(Raw data)

▼▼▼

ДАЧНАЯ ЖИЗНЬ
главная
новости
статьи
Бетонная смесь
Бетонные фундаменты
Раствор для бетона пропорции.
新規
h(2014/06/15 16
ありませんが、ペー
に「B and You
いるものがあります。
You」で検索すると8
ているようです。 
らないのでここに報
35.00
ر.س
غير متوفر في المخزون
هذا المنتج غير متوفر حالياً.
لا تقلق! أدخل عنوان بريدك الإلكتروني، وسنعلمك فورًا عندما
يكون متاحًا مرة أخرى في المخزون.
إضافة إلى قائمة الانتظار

▲▲▲
▼▼▼

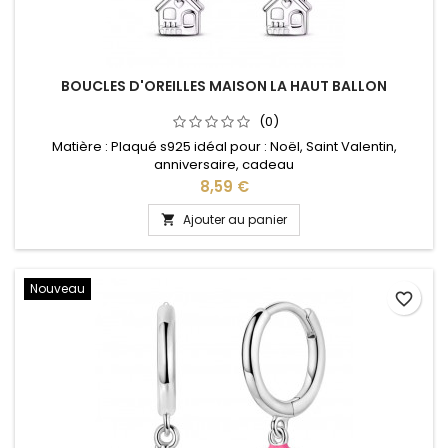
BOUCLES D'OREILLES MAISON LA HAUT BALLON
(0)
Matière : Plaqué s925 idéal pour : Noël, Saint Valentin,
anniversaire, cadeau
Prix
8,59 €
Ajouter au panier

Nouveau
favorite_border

▲▲▲
▼▼▼

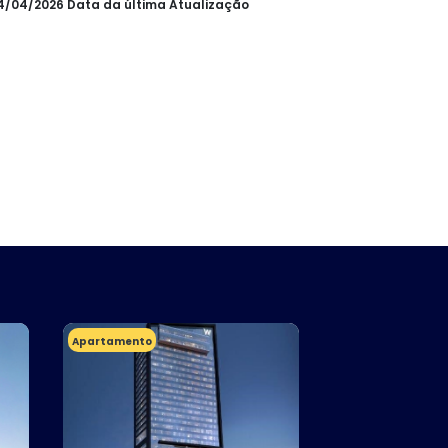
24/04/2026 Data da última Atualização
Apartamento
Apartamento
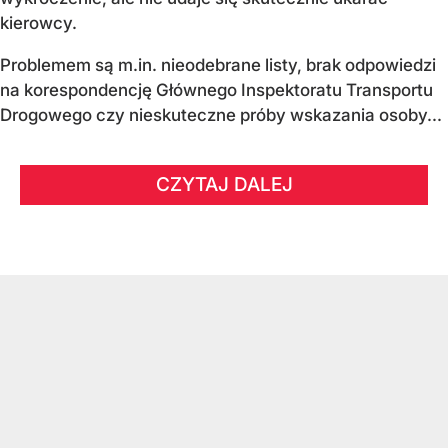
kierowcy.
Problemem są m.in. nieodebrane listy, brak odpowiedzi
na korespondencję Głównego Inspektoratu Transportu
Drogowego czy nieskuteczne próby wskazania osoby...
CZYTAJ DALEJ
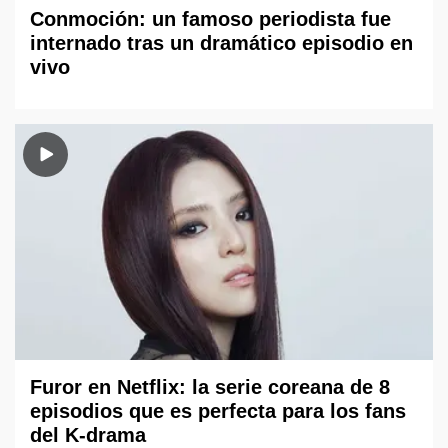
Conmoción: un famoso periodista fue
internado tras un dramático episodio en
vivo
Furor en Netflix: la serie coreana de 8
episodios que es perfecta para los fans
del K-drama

▲▲▲

(Work order)
Turn the lines in the items above, starting at the line that contains "24/04/2026 Data da última Atualização" and ending at the line that contains "del K-drama", into a JSON list of strings with one string per line and no blank lines. Leave out the pictures.

(Output for this exercise)
[
  "24/04/2026 Data da última Atualização",
  "Apartamento",
  "Apartamento",
  "kierowcy.",
  "Problemem są m.in. nieodebrane listy, brak odpowiedzi",
  "na korespondencję Głównego Inspektoratu Transportu",
  "Drogowego czy nieskuteczne próby wskazania osoby...",
  "CZYTAJ DALEJ",
  "Conmoción: un famoso periodista fue",
  "internado tras un dramático episodio en",
  "vivo",
  "Furor en Netflix: la serie coreana de 8",
  "episodios que es perfecta para los fans",
  "del K-drama"
]